「貧乏人のためのアートだからこその輝き」ヒプノシス レコードジャケットの美学 kenshuchuさんの映画レビュー(感想・評価)
貧乏人のためのアートだからこその輝き
昔は「ジャケ買い」というレコードの買い方があった。レコードジャケットがカッコよくて、バンドも曲も知らないのに買う手法。聴きながら眺めたり、部屋に飾ったり、レコードジャケットってちょうどいい大きさのアートなんだと思う。「貧乏人のためのアート」とはうまい言いようだ。
デザイン集団ヒプノシスの誕生と終わり、そして彼らが手がけたアルバムジャケットの制作秘話が語られるドキュメンタリー。すべてのアルバムを知っていたわけではないが、結構知っているジャケットが出てきてなぜ嬉しくなる。ピンク・フロイドやレッド・ツェッペリン、ポール・マッカートニーあたりが多めだが、10ccも意外と多いことに驚いた。
意図的にアルバムのタイトルとは関係のない、意味のないアートワークを提案するヒプノシスはすごいが、それに決めるバンド側の勇気もすごい。実際それでロック史に残るジャケットになったのだから。興味深かったのは、ヒプノシスがボツアイデアを使い回していたこと。

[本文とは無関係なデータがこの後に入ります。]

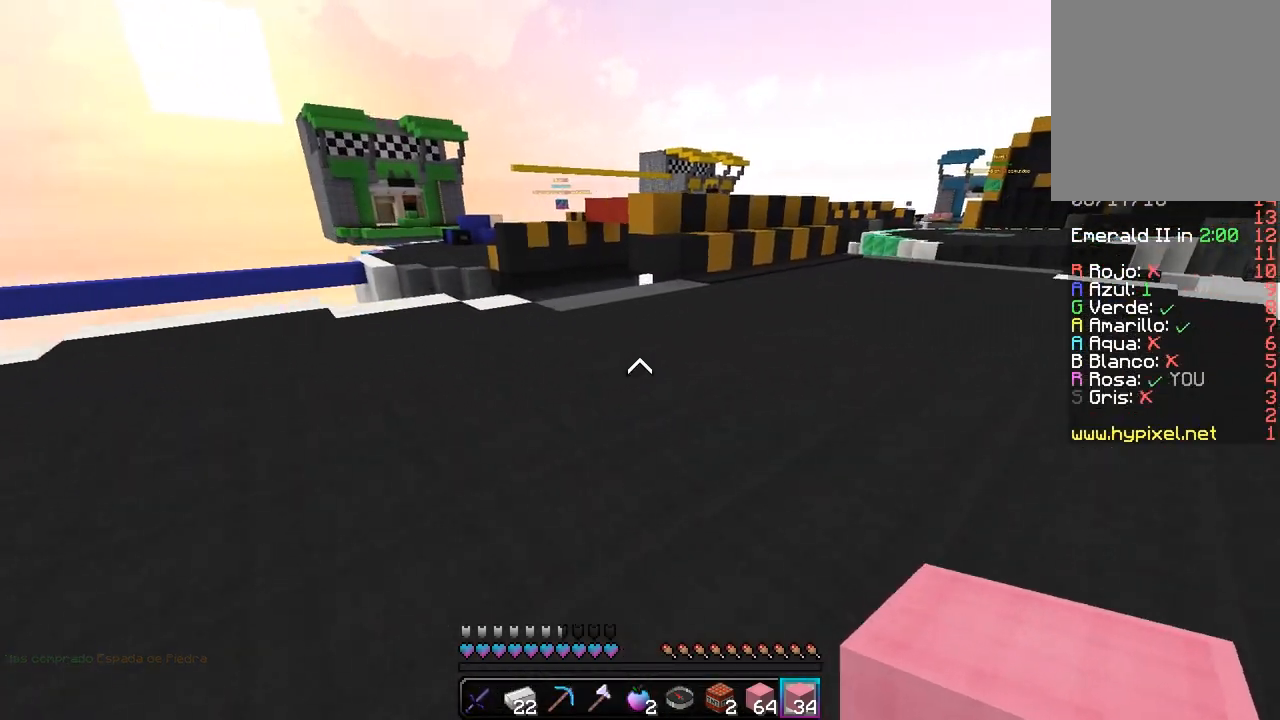
{"keys": ["w"], "mouse": [], "events": [[133, "d", "up"]]}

そりゃそうだ。デザインの世界ではよくあることだと思うがなんか笑ってしまう。個人的にいろんなレコードジャケットが好きなので楽しめる映画だったが、若い人たちにはどうなのだろう。思い入れのないドキュメンタリー映画はひどくつまらなくなる気がする。
レコードからCDにメインのフィジカルが移り変わり、今や配信でしか音楽を聴かないことが当たり前になっている状況。ノエル・ギャラガーが話していた娘とのやり取りが今の世代の感覚なのだろう。とてもさみしく思ってしまうが、それも仕方ない。そういう意味でも貴重な映画だと思う。